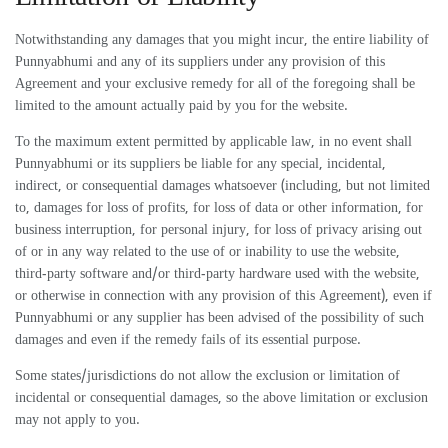
Notwithstanding any damages that you might incur, the entire liability of
Punnyabhumi and any of its suppliers under any provision of this
Agreement and your exclusive remedy for all of the foregoing shall be
limited to the amount actually paid by you for the website.
To the maximum extent permitted by applicable law, in no event shall
Punnyabhumi or its suppliers be liable for any special, incidental,
indirect, or consequential damages whatsoever (including, but not limited
to, damages for loss of profits, for loss of data or other information, for
business interruption, for personal injury, for loss of privacy arising out
of or in any way related to the use of or inability to use the website,
third-party software and/or third-party hardware used with the website,
or otherwise in connection with any provision of this Agreement), even if
Punnyabhumi or any supplier has been advised of the possibility of such
damages and even if the remedy fails of its essential purpose.
Some states/jurisdictions do not allow the exclusion or limitation of
incidental or consequential damages, so the above limitation or exclusion
may not apply to you.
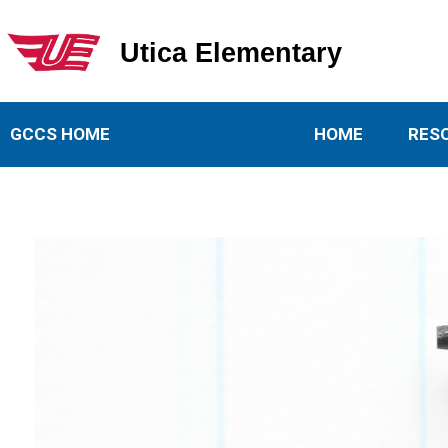
Utica Elementary
Utica Elementary School
GCCS HOME
HOME
RES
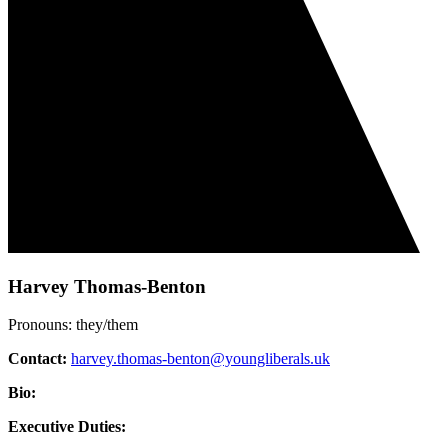
Harvey Thomas-Benton
Pronouns: they/them
Contact:
harvey.thomas-benton@youngliberals.uk
Bio:
Executive Duties:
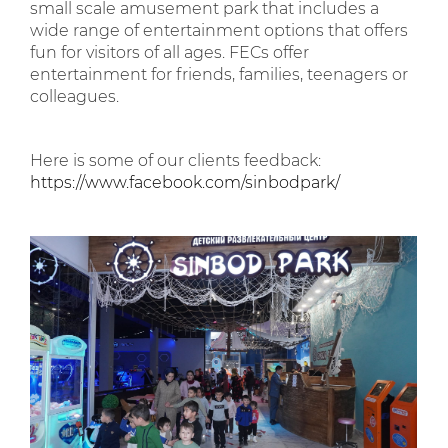
small scale amusement park that includes a
wide range of entertainment options that offers
fun for visitors of all ages. FECs offer
entertainment for friends, families, teenagers or
colleagues.
Here is some of our clients feedback:
https://www.facebook.com/sinbodpark/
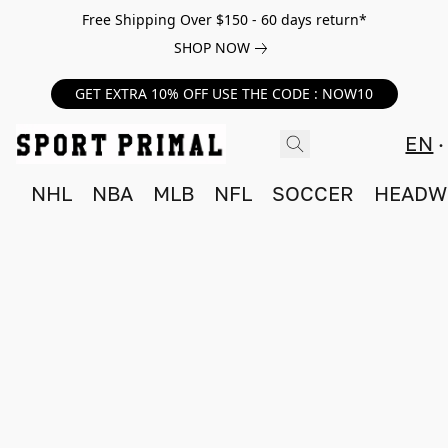
Free Shipping Over $150 - 60 days return*
SHOP NOW
GET EXTRA 10% OFF USE THE CODE : NOW10
EN
NHL
NBA
MLB
NFL
SOCCER
HEADW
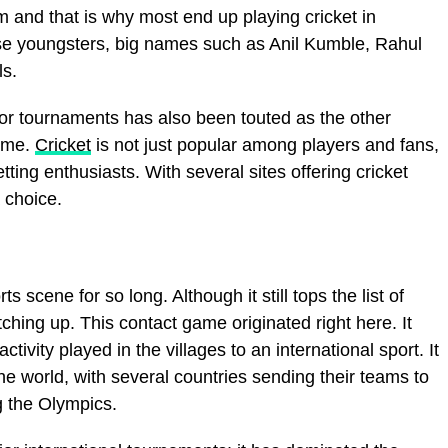
 and that is why most end up playing cricket in
ese youngsters, big names such as Anil Kumble, Rahul
ls.
or tournaments has also been touted as the other
game.
Cricket
is not just popular among players and fans,
ting enthusiasts. With several sites offering cricket
a choice.
 scene for so long. Although it still tops the list of
ching up. This contact game originated right here. It
tivity played in the villages to an international sport. It
the world, with several countries sending their teams to
g the Olympics.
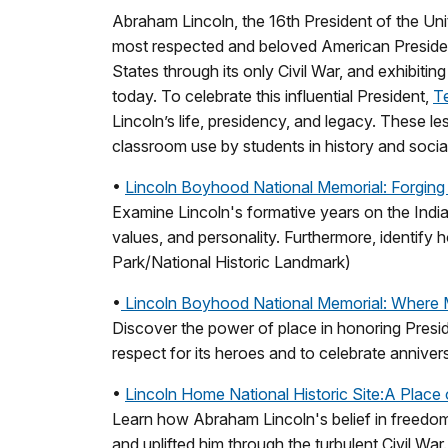
Abraham Lincoln, the 16th President of the Unit
most respected and beloved American President
States through its only Civil War, and exhibiti
today. To celebrate this influential President,
Te
Lincoln’s life, presidency, and legacy. These le
classroom use by students in history and social
•
Lincoln Boyhood National Memorial: Forging 
Examine Lincoln's formative years on the India
values, and personality. Furthermore, identify 
Park/National Historic Landmark)
•
Lincoln Boyhood National Memorial: Where 
Discover the power of place in honoring Presi
respect for its heroes and to celebrate annivers
•
Lincoln Home National Historic Site:A Plac
Learn how Abraham Lincoln's belief in freedo
and uplifted him through the turbulent Civil Wa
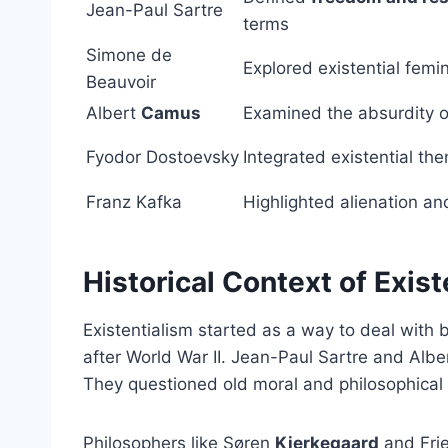
Jean-Paul Sartre
terms
Simone de
Explored existential femi
Beauvoir
Albert
Camus
Examined the absurdity of
Fyodor Dostoevsky
Integrated existential th
Franz Kafka
Highlighted alienation an
Historical Context of Exist
Existentialism started as a way to deal with 
after World War II. Jean-Paul Sartre and Alb
They questioned old moral and philosophical 
Philosophers like Søren
Kierkegaard
and Fri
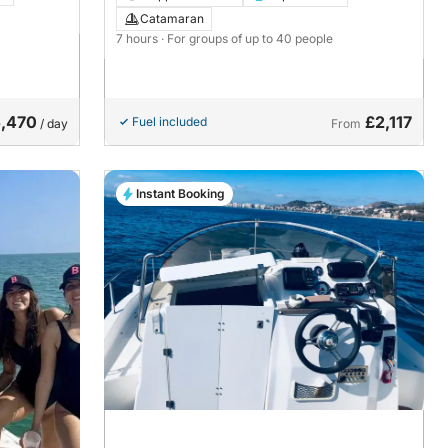
Catamaran
7 hours
· For groups of up to 40 people
,470
£2,117
Fuel included
/ day
From
Instant Booking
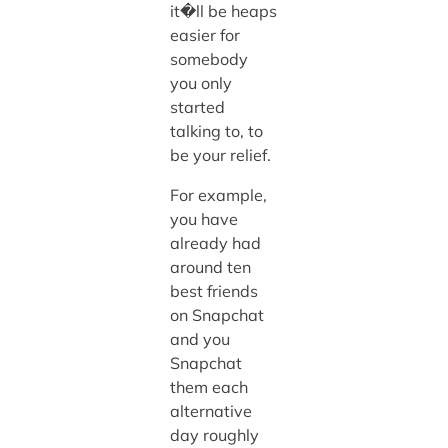
it�ll be heaps
easier for
somebody
you only
started
talking to, to
be your relief.
For example,
you have
already had
around ten
best friends
on Snapchat
and you
Snapchat
them each
alternative
day roughly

------------------------------------------------------------------------

● **Task goal**: Could you retype exactly the lines running from the one with "They questioned old moral and philosophical" to the end of the material above, pictures omitted?

● **Response**:
They questioned old moral and philosophical 
Philosophers like Søren
Kierkegaard
and Fri
Catamaran
7 hours
· For groups of up to 40 people
,470
£2,117
Fuel included
/ day
From
Instant Booking
it�ll be heaps
easier for
somebody
you only
started
talking to, to
be your relief.
For example,
you have
already had
around ten
best friends
on Snapchat
and you
Snapchat
them each
alternative
day roughly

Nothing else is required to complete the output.